Career Paths in TB Research: Technical and Academic Paths
By: Mbali Nondumiso Mkhonza
The Working Group on New TB Vaccines (WGNV) Early Career Researcher Network (ECR Network) recently held the first two virtual discussion sessions in a series on career paths in TB research.
On the 15th of February, Dr. Mike Leipold, a Research and Development Scientist at Stanford University, tackled the often-pondered question of “if not academia, then what?”. The discussion session gave quite an interesting angle to this and highlighted the journey that led Dr. Leipold to where he is now, as one of the key engineers specializing in mass cytometry at Stanford University.
With a background in chemistry, Dr. Leipold completed his graduate studies with a focus on enzyme kinetics and DNA repair enzymes. During this time, he worked as a teaching assistant, which exposed him to aspects of academia and professorship – more so, the teaching and grant writing processes. This experience led him to realize that the “traditional” academic path was not one that he wished to follow. His next postdoc in Canada granted Dr. Leipold the opportunity to work closely with the team developing the CyTOF mass cytometer. His integral involvement with this team came in handy and gave Dr. Leipold the upper hand when Stanford University, who at the time had purchased the fourth cytometer in the world, advertised for an engineer to operate the instrument.
Dr. Leipold’s current work involves supporting research projects at Stanford University, but also expands to assisting external teams with their work. This has allowed him to have collaborations with both academics and with various external corporations who make use of the services and expertise that are offered. He noted that this expertise is not only applicable to one specific field –there are different topics and diseases where Dr. Leipold’s services can be valuable. In “traditional” academic careers, one often zooms in and becomes established in a specific niche, which can be great if your passion lies in that area, but for individuals that want to apply their knowledge and skills in different areas, this less “traditional” path may be just what they need
During the engaging Q&A session, Dr. Leipold highlighted that the path he had chosen enabled him to find a balance between doing what he really wanted to do, while still enjoying the perks and excitement of working on research projects in the academic space. This versatility is what allowed him to apply what he had learnt in different spaces.
Our next session, held on March 30th, was a discussion with Dr. Alan Sher on how to start up and maintain a successful research group, including managing the complex diversity of trainees while balancing the requirements and expectations of being a group leader. Dr. Sher has a background in biomedical research and has an extensive career which includes 43 years at the National Institute of Health (NIH).
Starting off, Dr. Sher highlighted some of the things he found to be rewarding during his biomedical research path, which include the creativity that is encouraged, the exploration and exchange of ideas with colleagues from around the world, work that is not routine or highly repetitive, and the fostering of international collaborations (and yes, the travelling that often comes with this as definitely a perk!). One of the challenges of this path however is, as most people in research know, the competitiveness of this field and the constant demand to ensure that you have sufficient funding not only to support your research but also the staff involved.

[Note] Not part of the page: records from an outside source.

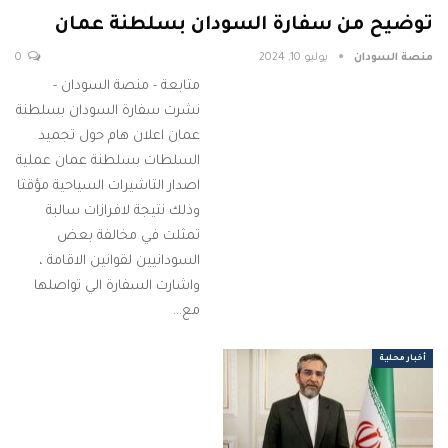
توضيح من سفارة السودان بسلطنة عمان
منصة السودان
يوليو 10, 2024
0
متابعة - منصة السودان -
نشرت سفارة السودان بسلطنة
عمان اعلان هام حول تجميد
السلطات بسلطنة عمان عملية
اصدار التاشيرات السياحية مؤقتا
وذلك نتيجة لافرازات سالبة
تمثلت في مخالفة بعض
السودانيين لقوانين الاقامة ،
واشارت السفارة الي تواصلها
مع…
أخبار محلية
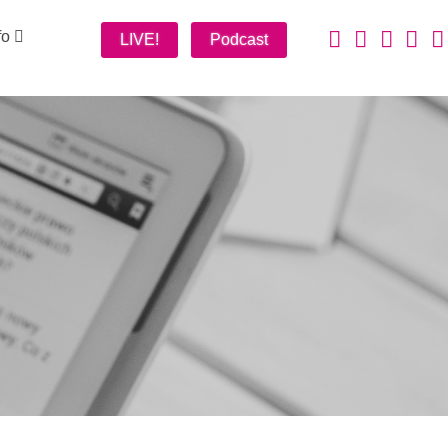
fo
LIVE!
Podcast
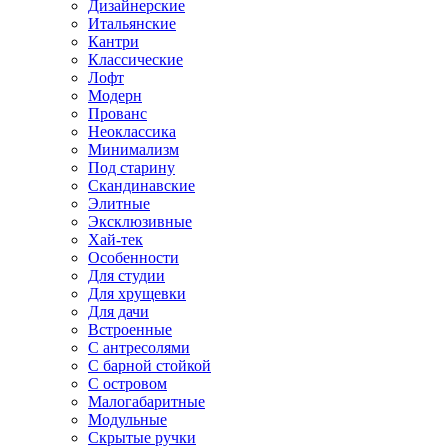
Дизайнерские
Итальянские
Кантри
Классические
Лофт
Модерн
Прованс
Неоклассика
Минимализм
Под старину
Скандинавские
Элитные
Эксклюзивные
Хай-тек
Особенности
Для студии
Для хрущевки
Для дачи
Встроенные
С антресолями
С барной стойкой
С островом
Малогабаритные
Модульные
Скрытые ручки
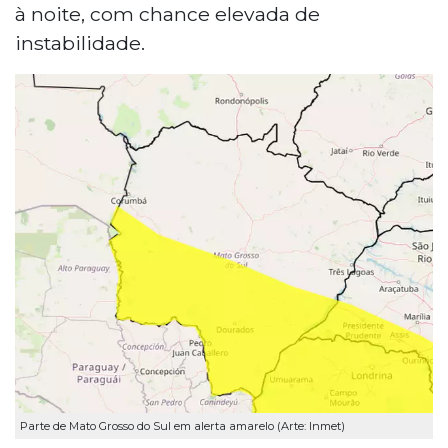
à noite, com chance elevada de
instabilidade.
Parte de Mato Grosso do Sul em alerta amarelo (Arte: Inmet)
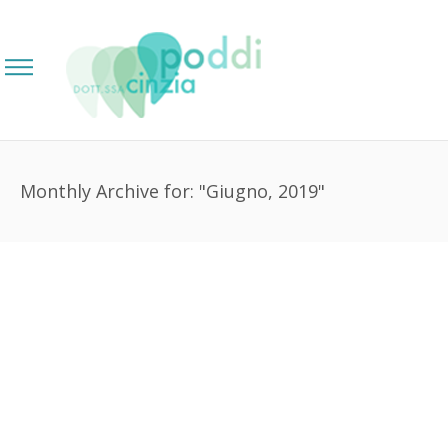
Monthly Archive for: "Giugno, 2019"
Con l’estate attenzione ai denti
dei più piccini
0
26 Giugno 2019
Blog
Senza categoria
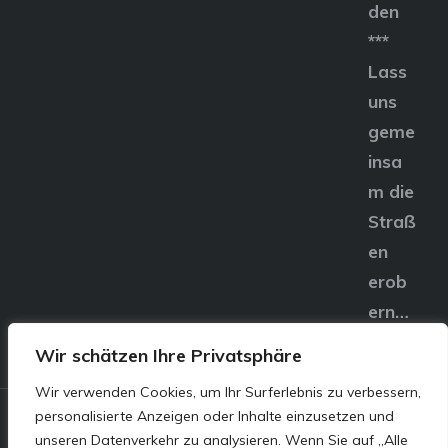
den
***
Lass
uns
geme
insa
m die
Straß
en
erob
ern…
Wir schätzen Ihre Privatsphäre
Wir verwenden Cookies, um Ihr Surferlebnis zu verbessern,
personalisierte Anzeigen oder Inhalte einzusetzen und
© E&S Motors GmbH,
unseren Datenverkehr zu analysieren. Wenn Sie auf „Alle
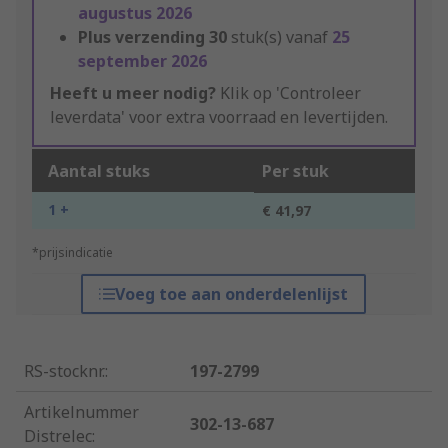
augustus 2026
Plus verzending
30
stuk(s) vanaf
25
september 2026
Heeft u meer nodig?
Klik op 'Controleer
leverdata' voor extra voorraad en levertijden.
Aantal stuks
Per stuk
1 +
€ 41,97
*prijsindicatie
Voeg toe aan onderdelenlijst
RS-stocknr.
:
197-2799
Artikelnummer
302-13-687
Distrelec
:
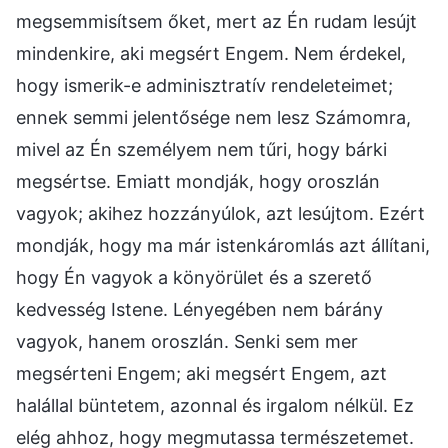
megsemmisítsem őket, mert az Én rudam lesújt
mindenkire, aki megsért Engem. Nem érdekel,
hogy ismerik-e adminisztratív rendeleteimet;
ennek semmi jelentősége nem lesz Számomra,
mivel az Én személyem nem tűri, hogy bárki
megsértse. Emiatt mondják, hogy oroszlán
vagyok; akihez hozzányúlok, azt lesújtom. Ezért
mondják, hogy ma már istenkáromlás azt állítani,
hogy Én vagyok a könyörület és a szerető
kedvesség Istene. Lényegében nem bárány
vagyok, hanem oroszlán. Senki sem mer
megsérteni Engem; aki megsért Engem, azt
halállal büntetem, azonnal és irgalom nélkül. Ez
elég ahhoz, hogy megmutassa természetemet.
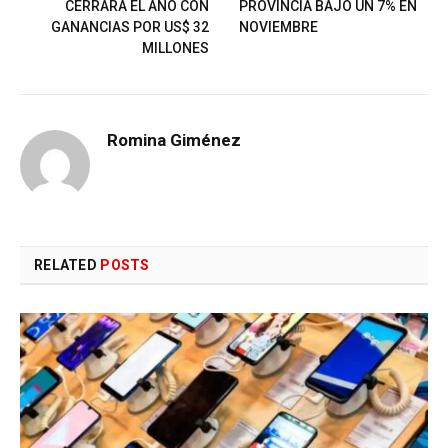
CERRARÁ EL AÑO CON
PROVINCIA BAJÓ UN 7% EN
GANANCIAS POR US$ 32
NOVIEMBRE
MILLONES
Romina Giménez
RELATED
POSTS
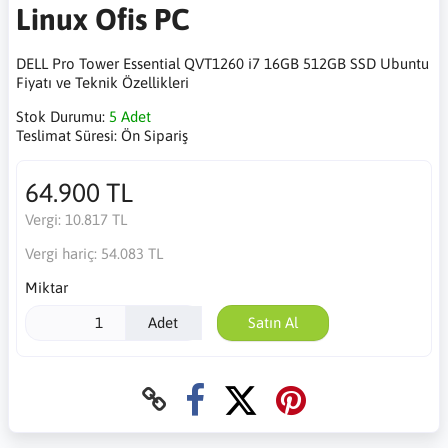
Linux Ofis PC
DELL Pro Tower Essential QVT1260 i7 16GB 512GB SSD Ubuntu
Fiyatı ve Teknik Özellikleri
Stok Durumu:
5 Adet
Teslimat Süresi:
Ön Sipariş
64.900 TL
Vergi:
10.817 TL
Vergi hariç:
54.083 TL
Miktar
Adet
Satın Al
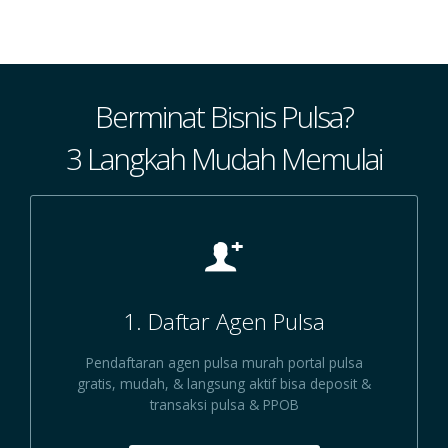
Berminat Bisnis Pulsa?
3 Langkah Mudah Memulai
1. Daftar Agen Pulsa
Pendaftaran agen pulsa murah portal pulsa
gratis, mudah, & langsung aktif bisa deposit &
transaksi pulsa & PPOB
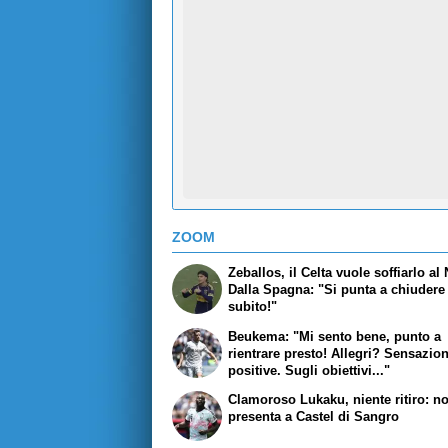
ZOOM
Zeballos, il Celta vuole soffiarlo al 
Dalla Spagna: "Si punta a chiudere
subito!"
Beukema: "Mi sento bene, punto a
rientrare presto! Allegri? Sensazion
positive. Sugli obiettivi..."
Clamoroso Lukaku, niente ritiro: no
presenta a Castel di Sangro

At the core of this session was the topic of establishing your own lab, which involves many aspects, such as collaborating, time management, confidence in yourself, and adapting to the demands of a career in science. He stressed the importance of doing your due diligence and ensuring that the topic you are investigating is well thought out and you have done the necessary background literature search needed to ask clear and original questions.
Another interesting point Dr. Sher raised is ensuring that you balance being a collaborator and establishing yourself as an investigator. When engaging in collaborative projects it is important that the relationship is mutually beneficial and that you receive the credit that is due to you! Hand-in-hand with this is being able to establish your own research path outside of your supervisor or academic mentor.
Lastly, Dr. Sher touched on considerations when it comes to hiring new trainees, which include motivating the applicants on the importance of the work YOUR lab does, as well as the opportunities that your field holds in both advancing their careers and serving humanity.
When it comes to choosing a career path, both Dr. Leipold and Dr. Sher shared a common view on a few things – making sure that you are passionate about the work you do (i.e not just view it as simply a job), that you have a personal reason for your chosen path, and ensuring that you find and maintain a work-life balance that suits you. In both discussions, there was an unmistakable need to ensure that you connect with what you do – whether it be branching off a little from the stereotypical academic path or establishing yourself knee-deep in academia.
The WGNV ECR Network thanks Dr. Leipold and Dr. Sher for sharing their perspectives in these two sessions, and the participants for the engaging questions and discussions during the sessions.
Stay tuned for future events in this series!
Mbali Nondumiso Mkhonza is a third year PhD student at Stellenbosch University, with her research focusing on the role of MHC-related protein 1 (MR1)-restricted T (MR1T) cells in tuberculosis disease progression. Having being part of various student representative committees during her postgraduate studies, she has gained a keen interest in engaging on issues relevant to her community and has recently expanded this to include science communication, with a specific focus on TB advocacy.